> [EXERCISE DESCRIPTION]: Update the Alvin Leung article starting at "After birth, Leung" and ending at "it Bo Innovation." by replacing "waiter" with "dishwasher", and write out that full passage.

> [TEXT BLOCK]:
# # # # # # #

Alvin Leung King-lon (; born 12 or 13 March 1961), is an English-born Hong Kong-Canadian chef and television personality. He holds two Michelin stars at his restaurant Bo Innovation and one Michelin star at Bo London. Nicknamed The Demon Chef, he invented his own cuisine named X-Treme Chinese, which includes meals such as an edible condom on a mushroom beach. 

His restaurant Bo London, based in Mayfair, London closed after a year in business. Another restaurant, Bo Shanghai was opened in Shanghai, and his fourth, R&D, is located in Toronto. 

Leung has appeared as a judge on MasterChef Canada since its debut in 2014.

Career

After birth, Leung moved with his family from London, England, United Kingdom and was raised in Scarborough, Toronto, Ontario, Canada. His first job in the culinary world was as a waiter, but afterwards trained as an engineer. He moved to Hong Kong and purchased a speakeasy called "Bo Inosaki" for £3,000, renaming it Bo Innovation.

A self-taught chef, Leung gave himself the nickname "The Demon Chef", and is known for a style of cooking he calls "X-Treme Chinese". He describes the Demon moniker as coming from the Greek word "Daimôn", meaning "good-spiritedness". X-Treme Chinese is a combination of fusion cuisine and molecular gastronomy, and is meant to show that the food he creates is pushing the limits.

His dishes at Bo Innovation include one called "Sex on a Beach" which involves an edible condom made out of a konjac and kappa on a beach made of mushroom. The condom itself is filled with a mixture of honey and ham. All of the proceeds from that dish go to charity AIDS Concern. His restaurant in Hong Kong received two stars in the Michelin Guide's inaugural 2009 Hong Kong and Macau edition, then upgraded to three stars in 2014 edition, and by 2012 was ranked in 52nd place in the list of the World's Best Restaurants. The writer Mark Rozzo called Bo Innovation "the El Bulli of the East."

# # # # # # #

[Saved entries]
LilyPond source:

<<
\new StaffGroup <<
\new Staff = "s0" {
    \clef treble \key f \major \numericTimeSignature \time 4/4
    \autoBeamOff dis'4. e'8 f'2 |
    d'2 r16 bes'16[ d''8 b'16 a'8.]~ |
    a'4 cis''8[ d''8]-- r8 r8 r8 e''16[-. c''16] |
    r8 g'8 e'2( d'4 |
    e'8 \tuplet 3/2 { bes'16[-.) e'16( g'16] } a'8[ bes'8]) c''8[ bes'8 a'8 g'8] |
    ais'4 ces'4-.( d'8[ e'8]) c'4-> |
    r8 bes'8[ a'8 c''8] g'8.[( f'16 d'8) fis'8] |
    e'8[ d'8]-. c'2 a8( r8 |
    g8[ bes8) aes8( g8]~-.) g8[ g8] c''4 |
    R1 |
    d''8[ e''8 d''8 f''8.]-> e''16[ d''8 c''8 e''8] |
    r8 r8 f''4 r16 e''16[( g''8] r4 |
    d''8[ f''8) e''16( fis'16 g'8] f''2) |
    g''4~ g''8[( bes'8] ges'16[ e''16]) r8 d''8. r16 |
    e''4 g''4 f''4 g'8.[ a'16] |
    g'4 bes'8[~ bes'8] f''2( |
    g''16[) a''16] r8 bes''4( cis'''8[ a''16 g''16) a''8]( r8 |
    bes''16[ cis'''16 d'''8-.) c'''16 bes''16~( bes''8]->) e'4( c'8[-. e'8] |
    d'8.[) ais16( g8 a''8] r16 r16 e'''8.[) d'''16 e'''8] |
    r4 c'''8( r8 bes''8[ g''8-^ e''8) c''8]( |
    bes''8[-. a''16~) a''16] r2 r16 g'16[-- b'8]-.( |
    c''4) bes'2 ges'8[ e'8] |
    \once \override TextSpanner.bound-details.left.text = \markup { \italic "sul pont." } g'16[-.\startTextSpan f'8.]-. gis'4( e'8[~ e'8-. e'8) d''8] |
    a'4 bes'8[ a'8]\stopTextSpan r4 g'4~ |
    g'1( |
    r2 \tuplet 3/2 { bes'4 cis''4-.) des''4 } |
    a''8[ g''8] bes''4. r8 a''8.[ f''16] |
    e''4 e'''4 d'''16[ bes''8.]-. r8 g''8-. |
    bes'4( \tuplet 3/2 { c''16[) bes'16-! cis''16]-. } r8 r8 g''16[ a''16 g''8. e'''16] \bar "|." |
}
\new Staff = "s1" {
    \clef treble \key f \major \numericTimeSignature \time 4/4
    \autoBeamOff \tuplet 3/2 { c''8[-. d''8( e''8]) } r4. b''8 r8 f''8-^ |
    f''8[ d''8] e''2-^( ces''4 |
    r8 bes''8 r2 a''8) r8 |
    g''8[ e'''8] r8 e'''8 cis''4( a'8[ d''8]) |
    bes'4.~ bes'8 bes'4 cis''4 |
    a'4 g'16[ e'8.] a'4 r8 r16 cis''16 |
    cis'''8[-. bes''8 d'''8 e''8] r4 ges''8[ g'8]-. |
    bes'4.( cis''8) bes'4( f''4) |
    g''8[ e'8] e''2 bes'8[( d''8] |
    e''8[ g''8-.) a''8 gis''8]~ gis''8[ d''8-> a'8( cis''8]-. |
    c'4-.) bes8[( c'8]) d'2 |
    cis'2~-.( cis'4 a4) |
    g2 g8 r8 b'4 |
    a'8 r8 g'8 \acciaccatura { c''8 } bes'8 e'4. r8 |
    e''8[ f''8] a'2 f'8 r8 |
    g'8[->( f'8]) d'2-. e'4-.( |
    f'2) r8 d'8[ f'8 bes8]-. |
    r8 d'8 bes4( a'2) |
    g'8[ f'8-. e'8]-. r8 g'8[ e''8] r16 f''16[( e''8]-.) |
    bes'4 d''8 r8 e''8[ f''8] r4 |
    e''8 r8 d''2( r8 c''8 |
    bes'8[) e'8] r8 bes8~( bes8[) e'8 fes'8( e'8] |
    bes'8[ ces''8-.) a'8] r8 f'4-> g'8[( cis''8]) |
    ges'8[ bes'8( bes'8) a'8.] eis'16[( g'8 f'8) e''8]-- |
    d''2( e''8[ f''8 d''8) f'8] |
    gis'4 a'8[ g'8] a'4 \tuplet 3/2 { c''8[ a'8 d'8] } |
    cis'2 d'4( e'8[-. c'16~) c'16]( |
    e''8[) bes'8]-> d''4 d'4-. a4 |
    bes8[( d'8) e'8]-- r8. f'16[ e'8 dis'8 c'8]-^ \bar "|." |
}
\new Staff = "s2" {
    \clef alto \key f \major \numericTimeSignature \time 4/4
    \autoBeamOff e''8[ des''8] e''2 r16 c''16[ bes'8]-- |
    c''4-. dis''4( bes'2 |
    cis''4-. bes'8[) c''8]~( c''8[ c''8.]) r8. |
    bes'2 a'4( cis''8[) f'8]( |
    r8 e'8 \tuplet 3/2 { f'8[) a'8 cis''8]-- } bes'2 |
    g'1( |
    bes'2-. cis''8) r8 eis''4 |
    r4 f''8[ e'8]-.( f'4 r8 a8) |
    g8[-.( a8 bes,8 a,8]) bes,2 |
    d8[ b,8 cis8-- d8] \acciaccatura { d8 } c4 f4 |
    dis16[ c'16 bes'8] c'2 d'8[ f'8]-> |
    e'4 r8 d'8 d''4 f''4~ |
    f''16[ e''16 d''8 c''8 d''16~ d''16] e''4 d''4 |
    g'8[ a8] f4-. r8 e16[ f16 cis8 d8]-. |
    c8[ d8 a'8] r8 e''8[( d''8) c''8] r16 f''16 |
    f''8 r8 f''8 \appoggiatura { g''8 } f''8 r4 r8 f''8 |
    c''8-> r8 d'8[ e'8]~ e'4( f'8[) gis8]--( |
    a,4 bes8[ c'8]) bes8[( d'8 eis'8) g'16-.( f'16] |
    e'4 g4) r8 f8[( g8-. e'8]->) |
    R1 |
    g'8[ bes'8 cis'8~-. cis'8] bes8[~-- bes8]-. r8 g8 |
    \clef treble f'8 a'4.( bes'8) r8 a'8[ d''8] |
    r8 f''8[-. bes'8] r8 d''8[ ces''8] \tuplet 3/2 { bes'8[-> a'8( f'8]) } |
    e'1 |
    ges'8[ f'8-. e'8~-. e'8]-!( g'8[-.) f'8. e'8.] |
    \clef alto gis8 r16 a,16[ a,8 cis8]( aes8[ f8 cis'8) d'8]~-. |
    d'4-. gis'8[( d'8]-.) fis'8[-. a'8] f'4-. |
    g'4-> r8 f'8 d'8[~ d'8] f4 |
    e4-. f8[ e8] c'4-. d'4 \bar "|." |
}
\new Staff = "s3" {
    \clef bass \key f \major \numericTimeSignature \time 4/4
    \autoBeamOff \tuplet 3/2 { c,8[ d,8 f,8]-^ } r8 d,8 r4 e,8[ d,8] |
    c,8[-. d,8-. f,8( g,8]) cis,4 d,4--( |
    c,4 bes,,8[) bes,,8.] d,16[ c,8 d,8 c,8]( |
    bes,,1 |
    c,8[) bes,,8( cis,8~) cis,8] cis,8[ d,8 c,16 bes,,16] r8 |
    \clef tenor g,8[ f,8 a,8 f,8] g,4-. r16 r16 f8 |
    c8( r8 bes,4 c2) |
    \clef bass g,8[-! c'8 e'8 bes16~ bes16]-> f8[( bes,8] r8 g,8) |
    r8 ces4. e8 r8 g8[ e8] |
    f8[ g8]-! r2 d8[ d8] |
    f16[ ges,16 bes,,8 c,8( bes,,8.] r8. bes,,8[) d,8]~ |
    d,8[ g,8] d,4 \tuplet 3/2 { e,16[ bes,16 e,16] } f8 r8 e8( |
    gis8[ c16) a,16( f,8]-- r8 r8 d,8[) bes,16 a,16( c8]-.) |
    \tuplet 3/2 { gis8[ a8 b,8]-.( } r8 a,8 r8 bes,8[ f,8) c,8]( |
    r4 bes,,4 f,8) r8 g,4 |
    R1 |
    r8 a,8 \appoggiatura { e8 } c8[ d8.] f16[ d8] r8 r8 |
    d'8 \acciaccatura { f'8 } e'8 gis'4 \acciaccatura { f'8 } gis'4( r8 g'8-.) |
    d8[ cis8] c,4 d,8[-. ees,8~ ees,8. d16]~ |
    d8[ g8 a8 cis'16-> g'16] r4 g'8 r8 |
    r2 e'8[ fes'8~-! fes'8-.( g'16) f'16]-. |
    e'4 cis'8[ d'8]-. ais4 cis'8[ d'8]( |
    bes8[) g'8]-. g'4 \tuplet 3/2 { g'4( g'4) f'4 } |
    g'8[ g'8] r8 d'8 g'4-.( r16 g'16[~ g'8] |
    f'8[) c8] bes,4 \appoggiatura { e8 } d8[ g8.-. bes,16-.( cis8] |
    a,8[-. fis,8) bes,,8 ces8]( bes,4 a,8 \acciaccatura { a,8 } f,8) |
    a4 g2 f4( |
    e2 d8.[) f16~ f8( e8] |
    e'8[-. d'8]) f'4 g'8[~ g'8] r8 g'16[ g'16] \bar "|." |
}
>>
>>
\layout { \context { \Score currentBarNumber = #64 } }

# # # # # # #

> [SOLUTION]:
After birth, Leung moved with his family from London, England, United Kingdom and was raised in Scarborough, Toronto, Ontario, Canada. His first job in the culinary world was as a dishwasher, but afterwards trained as an engineer. He moved to Hong Kong and purchased a speakeasy called "Bo Inosaki" for £3,000, renaming it Bo Innovation.